### Try it
Rewrite only the material from the line containing "Which box has the lowest median line?" down through its end, swapping "peak value" for "maximum value" and keeping everything else the same. Leave the pictures out.
----------
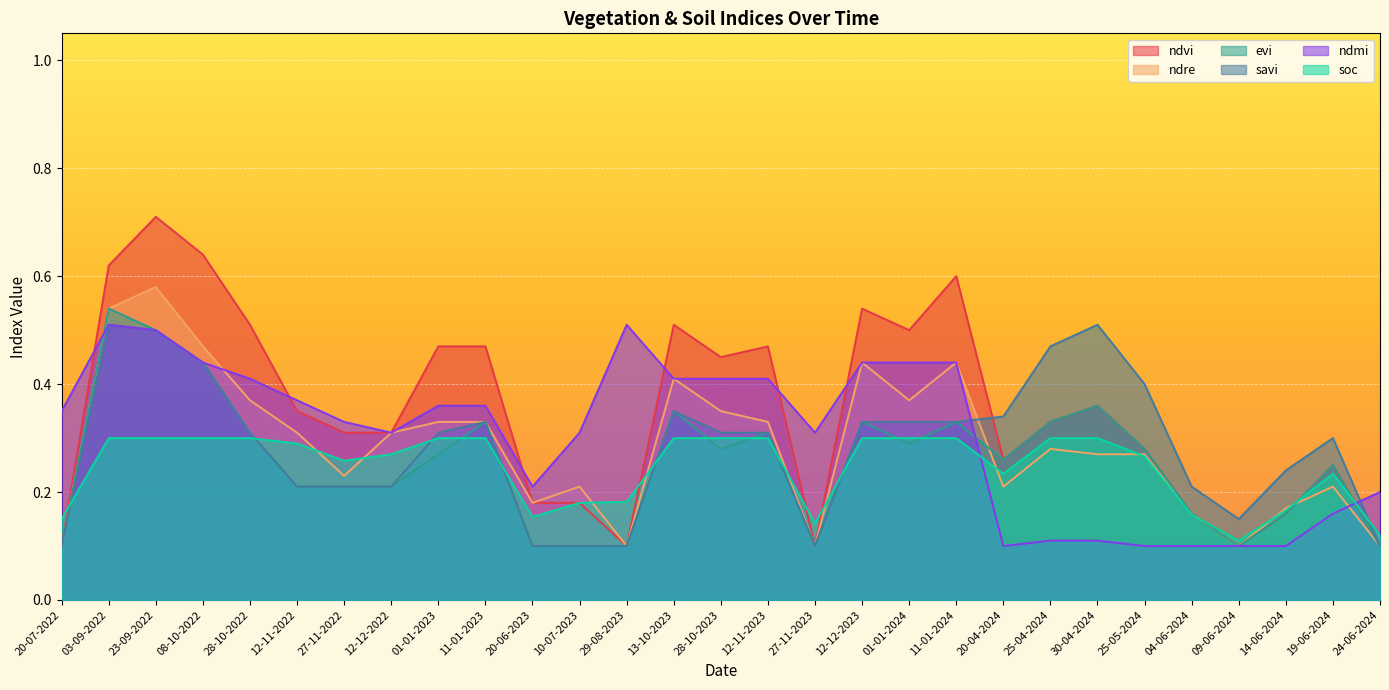

Rank the series by their maximum value, from lowest to highest.

soc, savi, ndmi, evi, ndre, ndvi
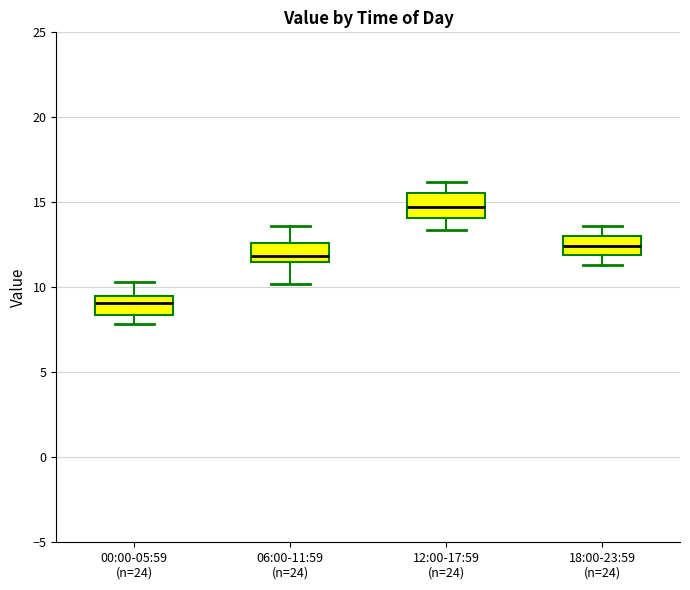

Reading left to right, transcribe this box plot: for each box, give where its median line is, the range the box spans, and where its two whiskers end, as read against the y-axis. The values are not printed on the chart, so give them approximately, as read against the axis.

00:00-05:59 (n=24): median 9.0, box 8.5 to 9.5, whiskers 8.0 to 10.5
06:00-11:59 (n=24): median 12.0, box 11.5 to 12.5, whiskers 10.0 to 13.5
12:00-17:59 (n=24): median 15.0, box 14.0 to 15.5, whiskers 13.5 to 16.0
18:00-23:59 (n=24): median 12.5, box 12.0 to 13.0, whiskers 11.5 to 13.5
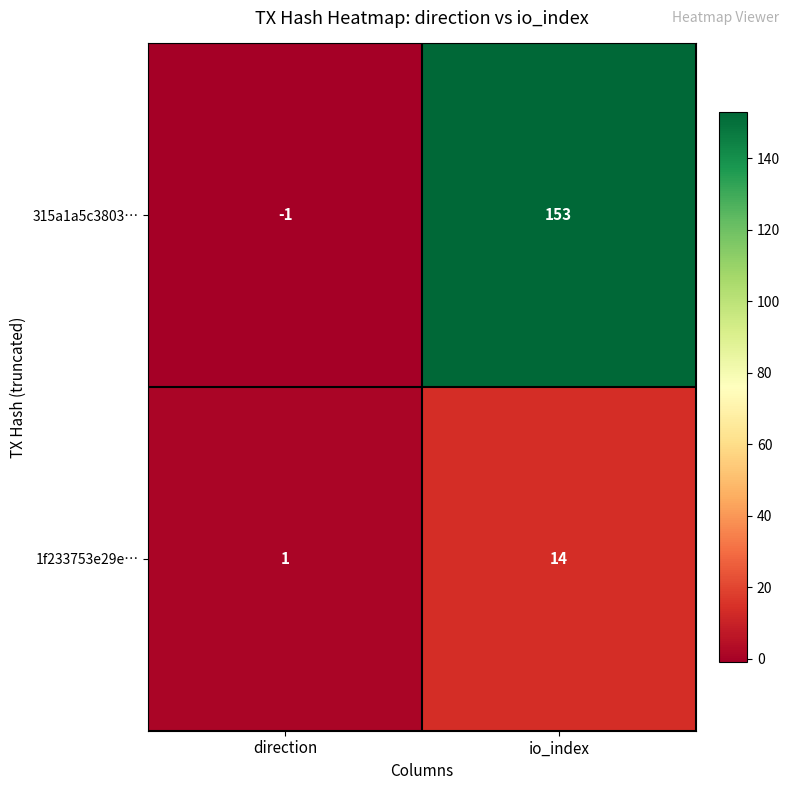

Rank the series by their maximum value, from highest to lowest.

315a1a5c3803…, 1f233753e29e…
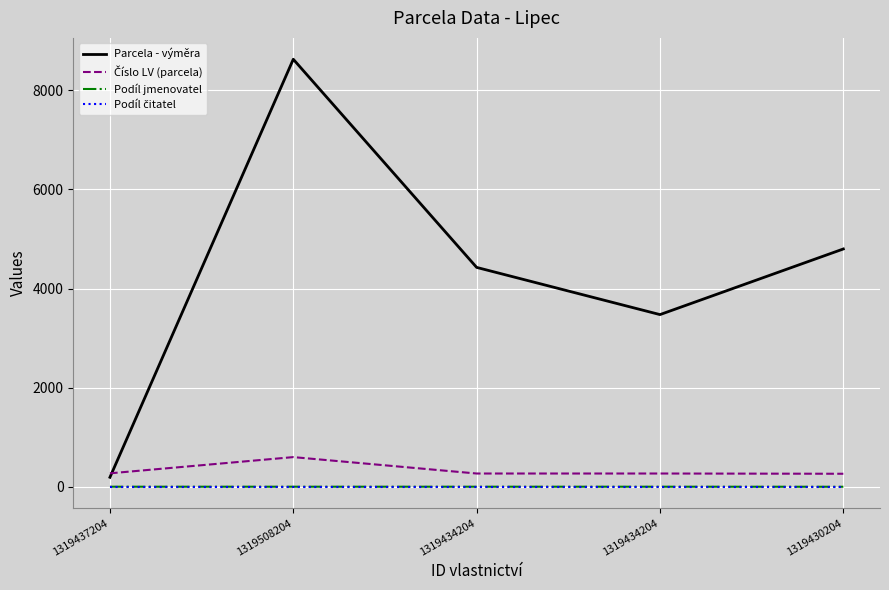

Which series has the largest total across all categories?

Parcela - výměra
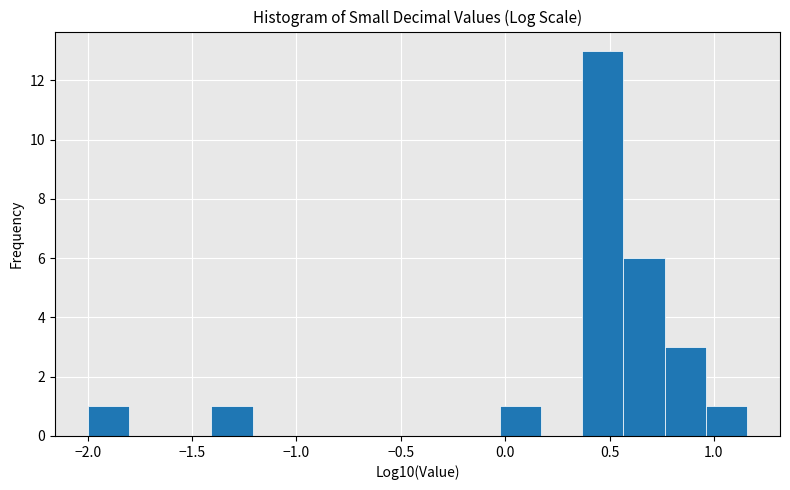

Read against the x-axis, roughly where is the centre of the tallest bar?

0.45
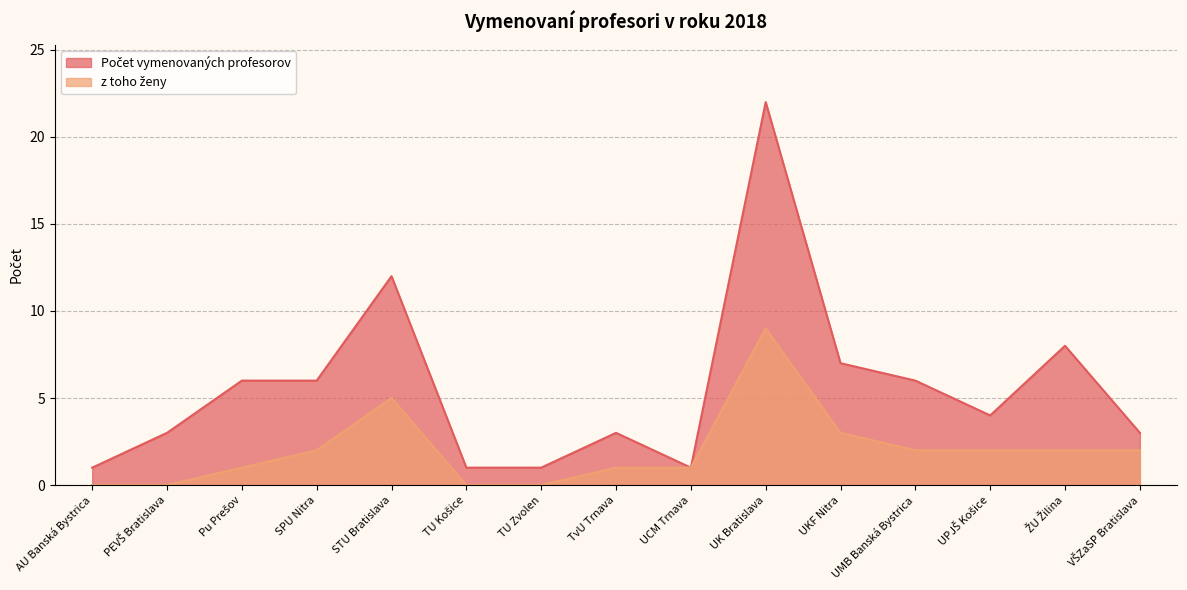

Does the chart have visible grid lines?

Yes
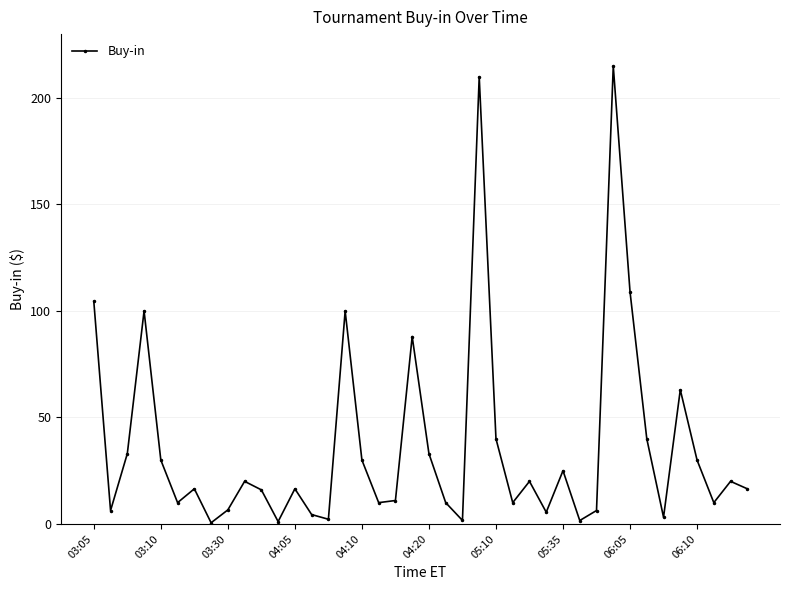

What is the average value?

36.9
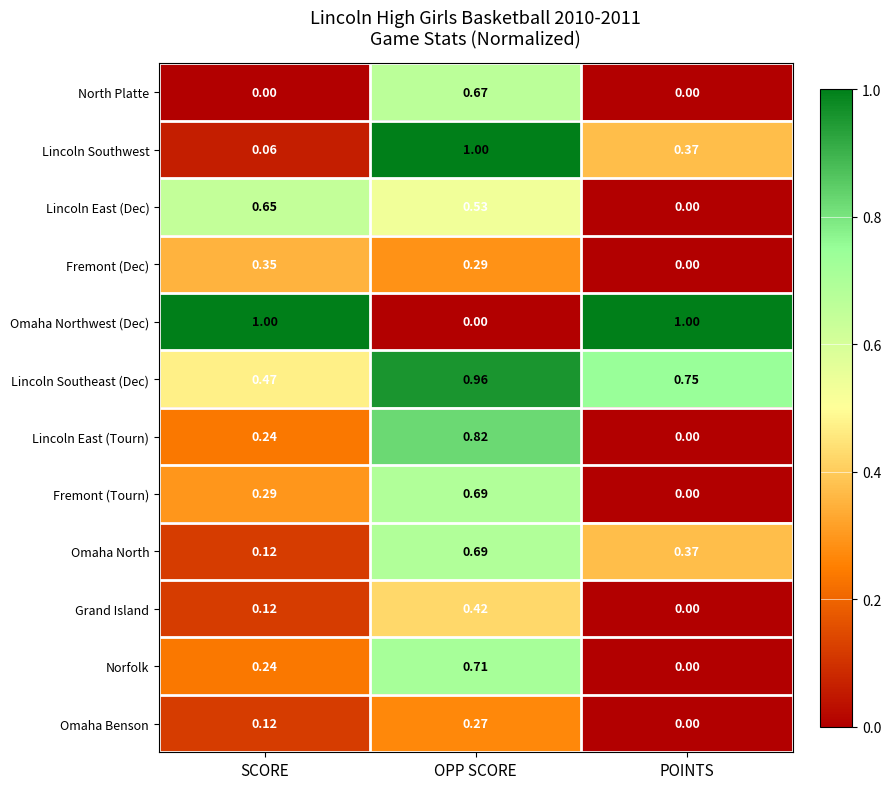

At how many categories does at least one series exceed 0?

3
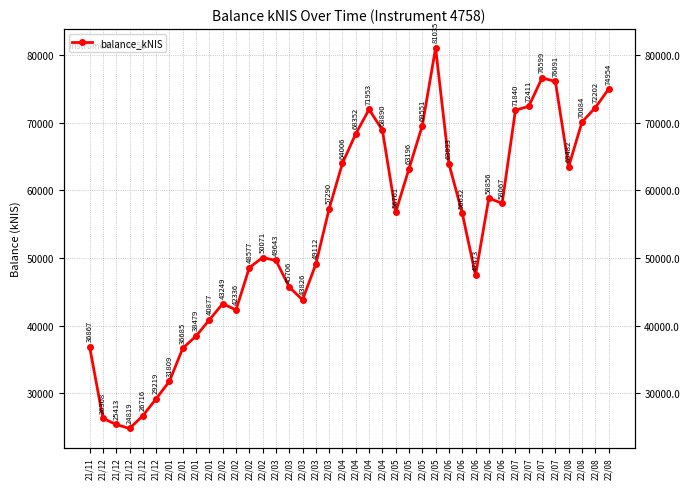

What is the difference between the values at 22/06 and 22/01?

25454.0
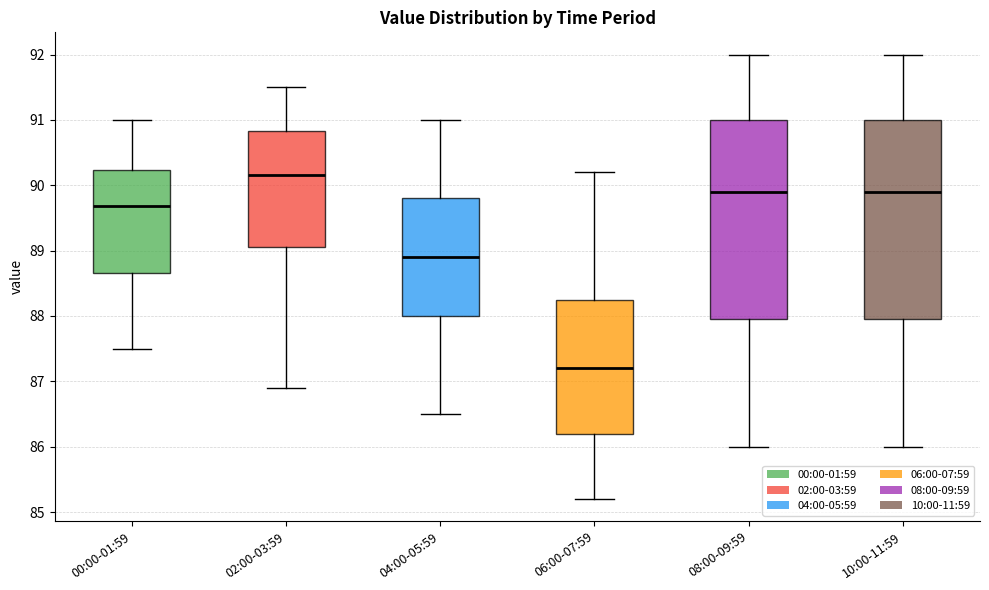

Which box has the lowest median line?

06:00-07:59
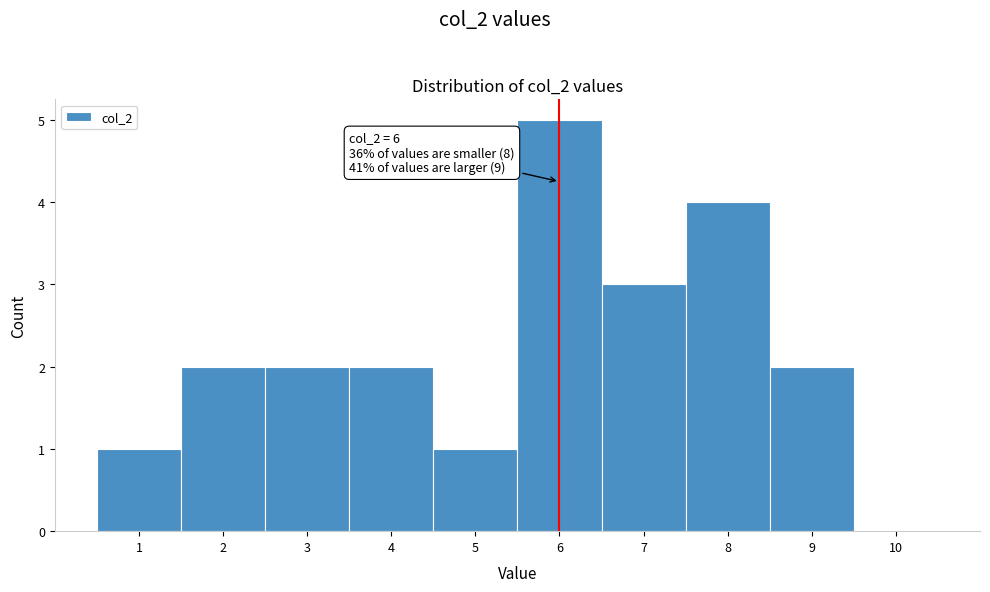

Which range on the x-axis has the tallest bar?

5.5 to 6.5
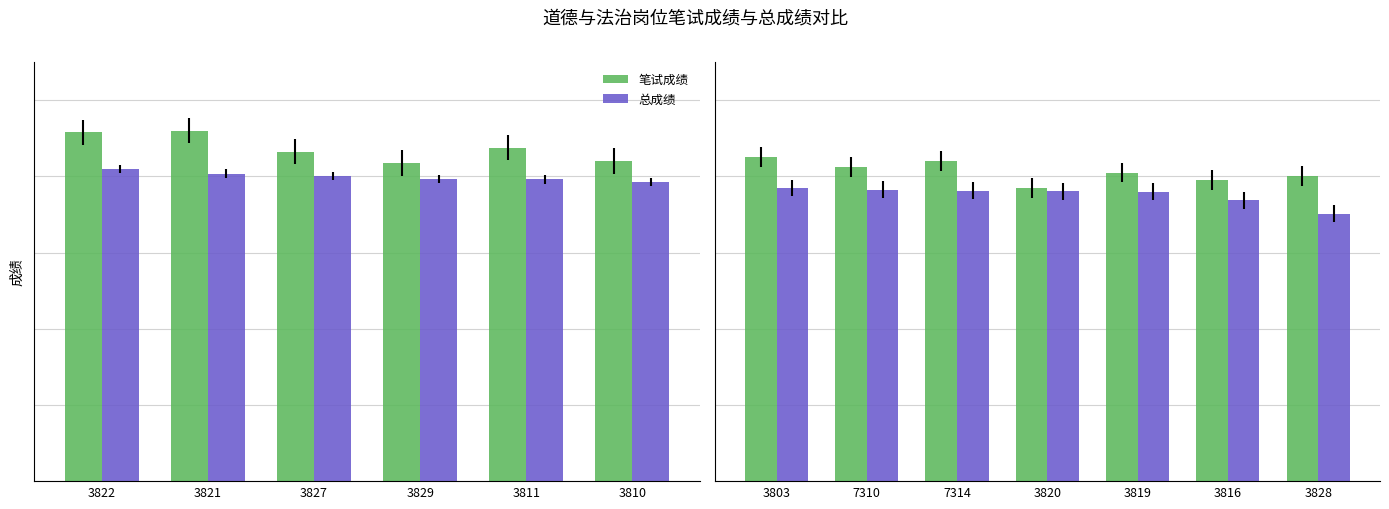

List the series in order of their peak value, highest first.

笔试成绩, 总成绩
----------
### The completed task
Which box has the lowest median line?

06:00-07:59

Which range on the x-axis has the tallest bar?

5.5 to 6.5

List the series in order of their maximum value, highest first.

笔试成绩, 总成绩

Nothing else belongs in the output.